→ What is expected
Within the listing below, determine how many lines hold the word "TRIANGLE". Give the number with no commentary.
**** Data supplied
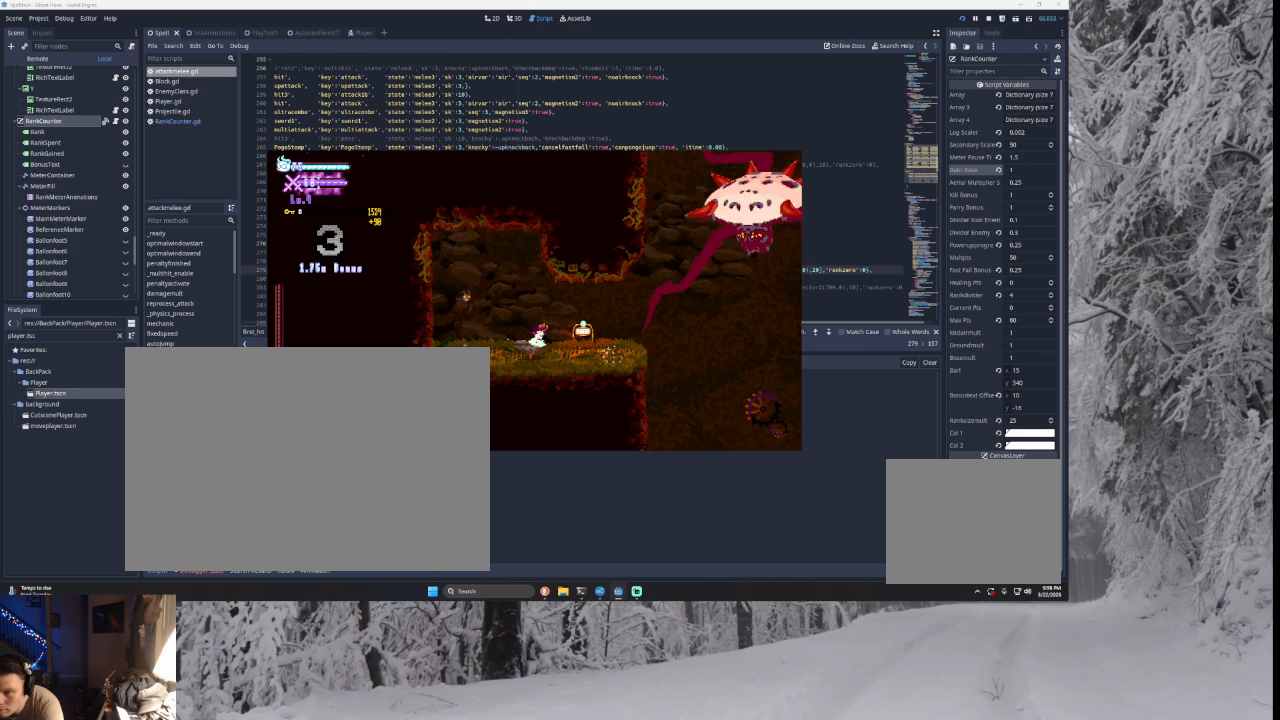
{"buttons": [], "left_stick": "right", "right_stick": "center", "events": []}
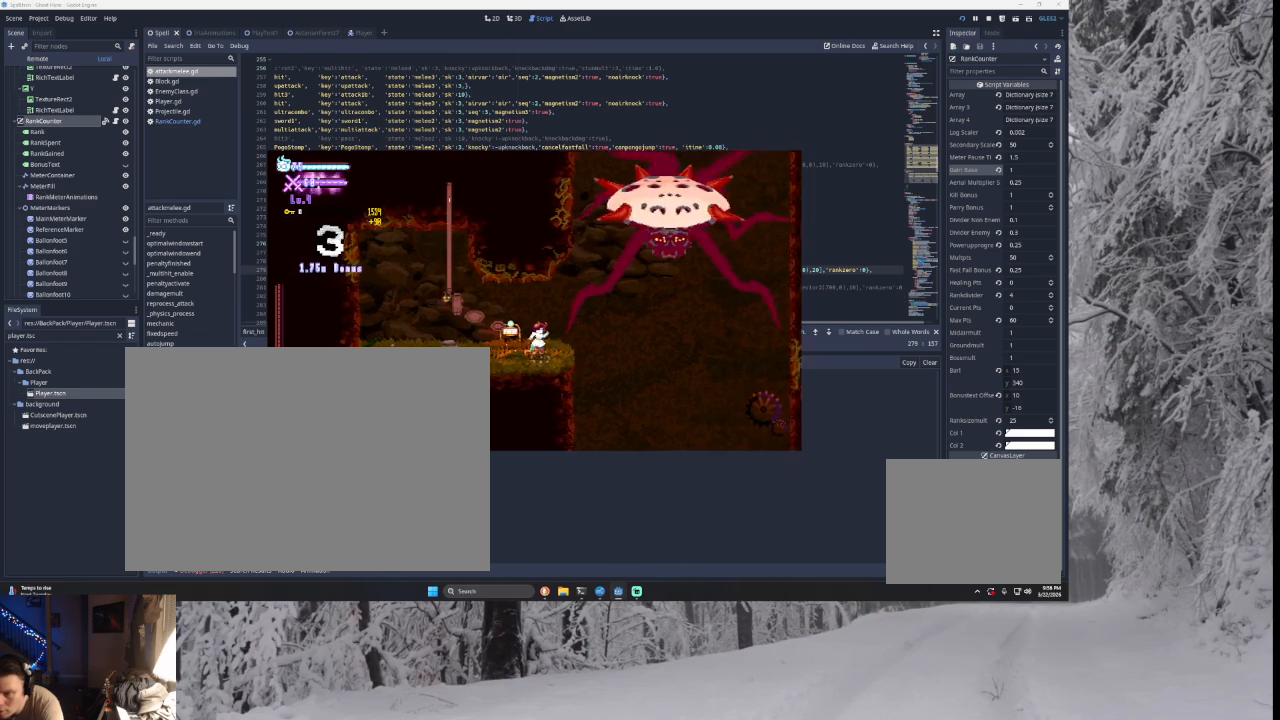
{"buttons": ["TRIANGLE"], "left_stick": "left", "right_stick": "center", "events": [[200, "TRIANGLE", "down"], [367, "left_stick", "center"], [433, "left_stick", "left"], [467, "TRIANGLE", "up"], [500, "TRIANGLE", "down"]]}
********
**** Data supplied
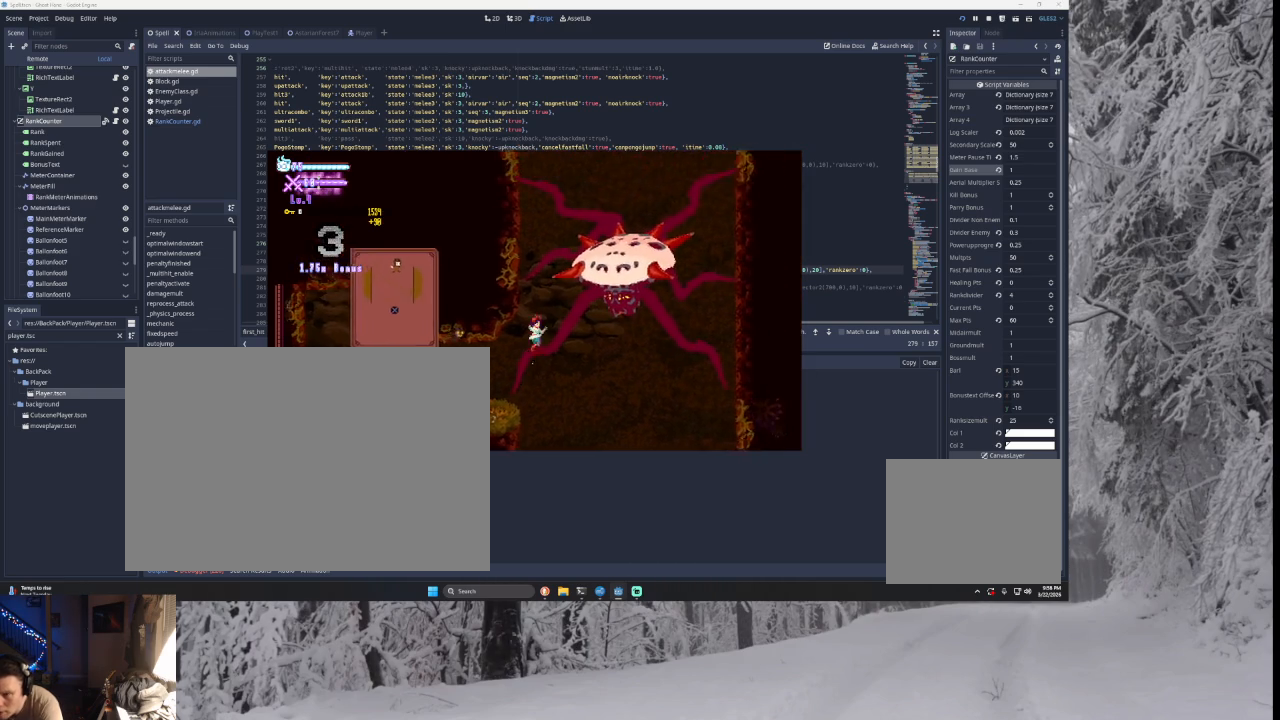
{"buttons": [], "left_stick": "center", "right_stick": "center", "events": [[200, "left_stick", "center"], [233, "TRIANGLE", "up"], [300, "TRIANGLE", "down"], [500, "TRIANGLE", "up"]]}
********
→ Expected answer
2